Lundi 19 juillet, Omar Radi a été condamné à six ans de prison, et Imad Stitou à un an, dont six mois avec sursis.

Tout comme son confrère Soulaimane Raissouni, condamné le 9 juillet en son absence à cinq ans de prison pour « agression sexuelle », ainsi que d’autres figures de la société civile marocaine, Omar Radi est victime de la nouvelle arme répressive inventée par le royaume contre les activistes et les journalistes qui le dérangent. Dans le contexte international de prise de conscience des violences sexistes et sexuelles, le mouvement #MeToo est utilisé comme un cheval de Troie pour les réprimer et les discréditer, grâce au montage ou à l’instrumentalisation de dossiers judiciaires sur ce terrain (lire la dernière enquête de Rachida El Azzouzi et Rosa Moussaoui).

Or, depuis qu’elle a révélé en 2016 ce qui deviendra l’affaire Baupin, Lénaïg Bredoux est connue pour avoir été pionnière dans les médias s’agissant des enquêtes sur les agressions et harcèlements sexuels. Quand commence l’espionnage de son téléphone, le 23 février 2019, le procès intenté à Mediapart par Denis Baupin vient juste de se terminer, le 9 février. À cette époque, Lénaïg Bredoux donne des interviews à la presse internationale à propos de #MeToo (par exemple ici).
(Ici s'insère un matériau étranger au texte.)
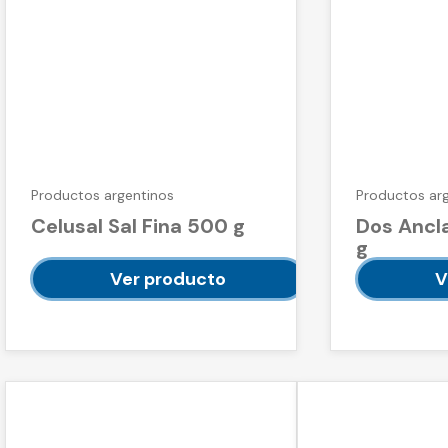
Productos argentinos
Productos ar
Celusal Sal Fina 500 g
Dos Ancla
g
Tout porte à croire que l’espionnage de Mediapart a fait partie de l’offensive destinée à faire taire les journalistes indépendants au Maroc, en cherchant à savoir comment nous enquêtions dans ce domaine afin de nourrir les scénarios imaginés ensuite par l’appareil répressif. Mais rien ne permet d’exclure qu’il ait aussi servi à d’autres fins, par l’exploitation des données volées et leur partage avec d’autres services de renseignement. La seule façon d’en avoir le cœur net, c’est que la justice en soit saisie afin de mener une enquête indépendante sur cet espionnage d’ampleur organisé en France par le Maroc.

C’est pourquoi Mediapart a demandé à son avocat, Me Emmanuel Tordjman, du cabinet Seattle, de déposer plainte dès ce lundi 19 juillet auprès du procureur de la République de Paris, au nom de notre journal, de Lénaïg Bredoux et d’Edwy Plenel. Au-delà des suites judiciaires, il va sans dire que cette atteinte aux libertés fondamentales, menée par une puissance étrangère à l’encontre d’un journal indépendant, exige une ferme réaction des autorités françaises qui aille au-delà d’une condamnation de principe. Nous l’attendons.